Di luar dari pembahasan pasal yang sebagaimana diterangkan diatas, pada dasarnya masih terdapat beberapa pasal yang dianggap bermasalah. Seperti pasal yang melarang mempertunjukkan alat pencegahan kehamilan pada anak beserta pengecualian-pengecualiannya (lihat Buku Ke-II Pasal 415-416), yang entah dengan alasan dan motif apa membuat beberapa kelompok masyarakat memprotes hal tersebut; atau terkait pelarangan aborsi atau pengguguran kandungan yang sebenarnya juga telah mengakomodir kepentingan korban pemerkosaan (lihat Buku Ke-II Pasal 471 ayat (3)), namun tetap saja mengalami penolakan; ataukah terkait larangan membiarkan unggas untuk berjalan dikebun, tanah atau tanaman milik orang lain (lihat Buku Ke-II Pasal 278), yang mana pasal serupa masih dapat ditemukan dalam BAB VII Pasal 548 KUHP terkini, namun entah kenapa baru sekarang dipermasalahkan, dan sebagainya.

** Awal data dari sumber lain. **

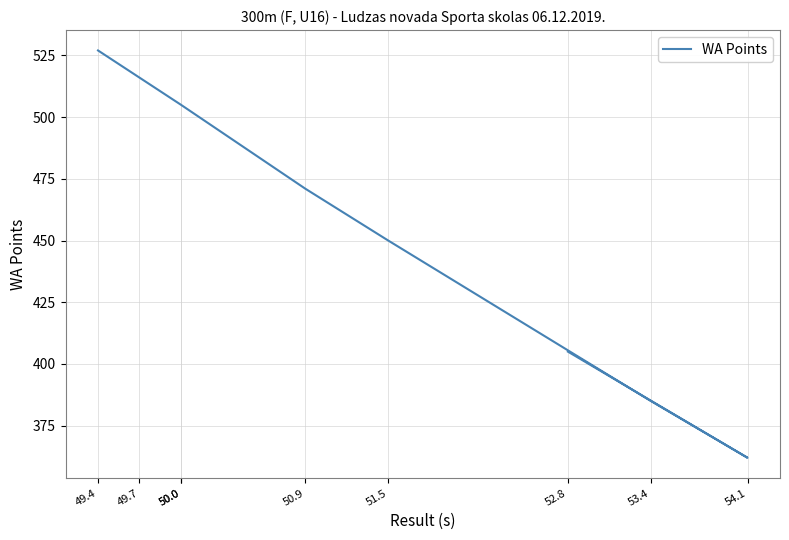

Where does the data first go above 471?

49.4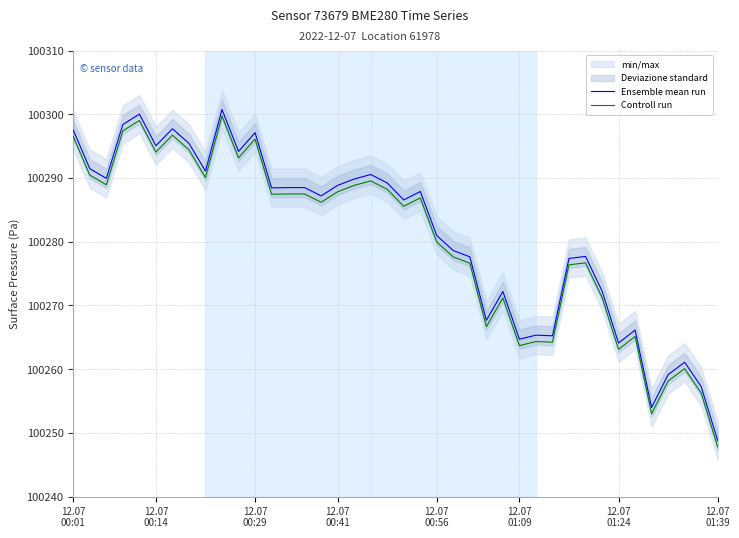

How many distinct data groups are displayed?

2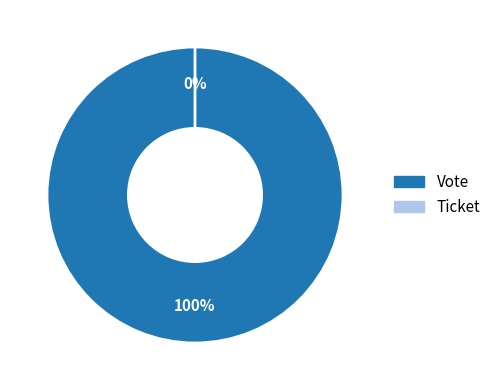

Combined, what portion of the pie is Ticket and Vote?

100.0%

Berbagai distorsi informasi dan persepsi bermasalah atas RKUHP ini, tentunya tidak dapat disandar sepenuhnya pada sekelompok masyarakat yang menolaknya. Pun penulis dalam kapasitas dalam menyampaikan tulisan ini, tidak dalam rangka menempatkan diri lebih baik dan paham terhadap mereka yang menolaknya. Begitu juga menyatakan bahwa RKUHP ini telah sempurna secara bulat, oleh karenanya dapat seketika ditelan bulat-bulat, tanpa perlu dipertanyakan kembali oleh masyarakat. Hal ini lebih kepada ikhtiar untuk mengimbangi polarisasi wacana RKUHP yang tidak proporsional, akibat miskomunikasi yang terjadi antara masyarakat dengan para penyusunnya.

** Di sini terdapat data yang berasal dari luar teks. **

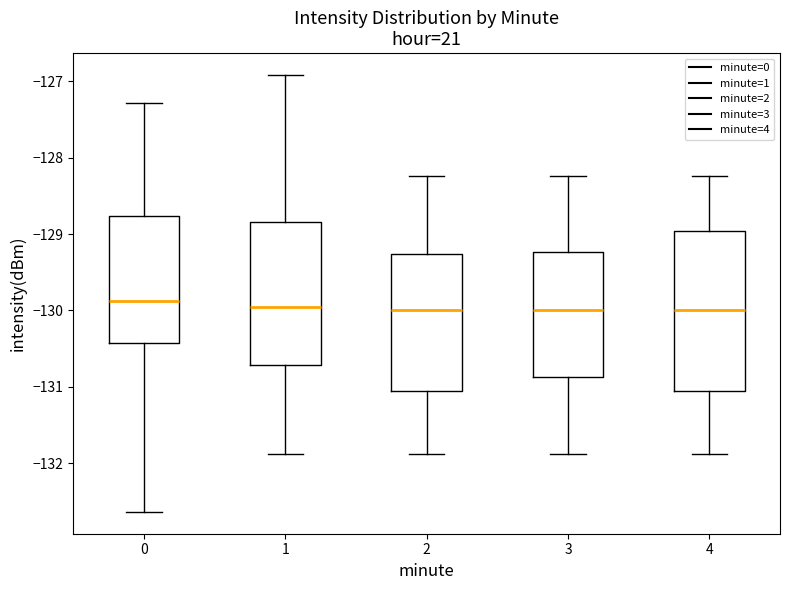

Reading left to right, read every box against the y-axis: the position of its median line, the range the box covers, and the ends of its whiskers. The values are not printed on the chart, so give them approximately, as read against the axis.

0: median -129.9, box -130.4 to -128.8, whiskers -132.6 to -127.3
1: median -130.0, box -130.7 to -128.8, whiskers -131.9 to -126.9
2: median -130.0, box -131.1 to -129.3, whiskers -131.9 to -128.2
3: median -130.0, box -130.9 to -129.2, whiskers -131.9 to -128.2
4: median -130.0, box -131.1 to -129.0, whiskers -131.9 to -128.2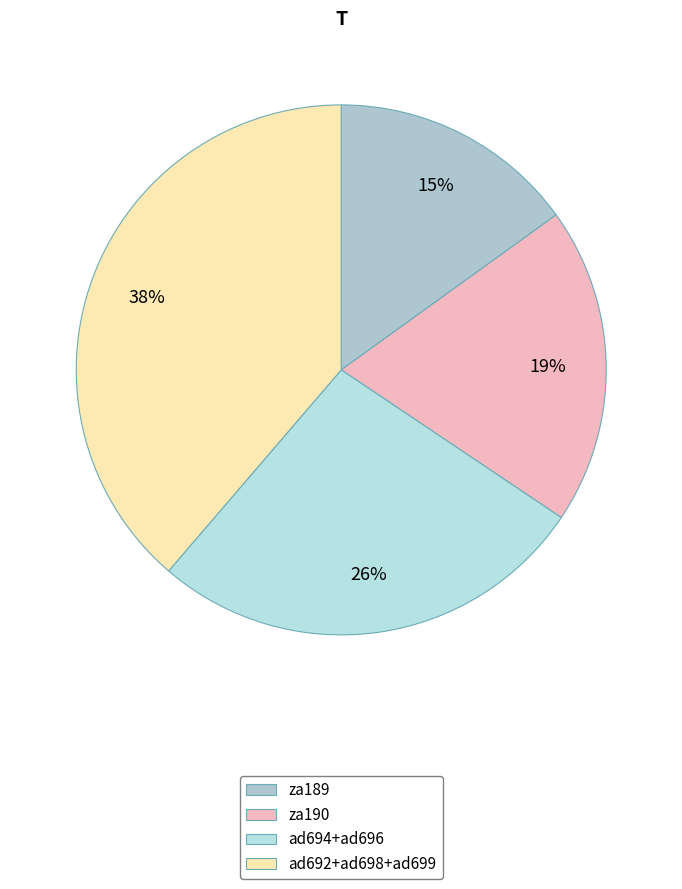

Combined, do ad699 and ad694 account for over 50%?

No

Bergulirnya berbagai kesalahpahaman yang tidak dapat dilepaskan dari sulitnya mendapatkan draft RKUHP itu sendiri, adalah bukti terang bahwa para penyusunnya selama ini memang terkesan tertutup, dan jauh dari komunikasi yang partisipatoris. Kalaupun terdapat ruang-ruang yang sengaja disediakan untuk menjelaskan hal ini lebih lanjut, maka ruang itupun hanya terbatas pada tataran elitis melalui surat kabar atau media-media yang belum tentu disentuh oleh masyarakat luas.
Oleh karena itu, dengan ditundanya pengesahan RKUHP sampai waktu yang tidak ditentukan ini, dapat dilihat sebagai “deus ex machina” yang seharusnya membuat para pemangku kebijakan, menebus dosa sosial akibat tidak tersentuhnya pemahaman RKUHP hingga ke akar rumput. Pemerintah, para legislator, maupun tim perumus draf, harus segera tanggap mengefektifkan komunikasi serta sosialisasi RUU ini ke tengah masyarakat, dengan bahasa yang mudah dimengerti dan dengan media yang mudah dijangkau. Ditengah perkembangan zaman dan teknologi, hal itu tentunya bukan sesuatu yang sulit.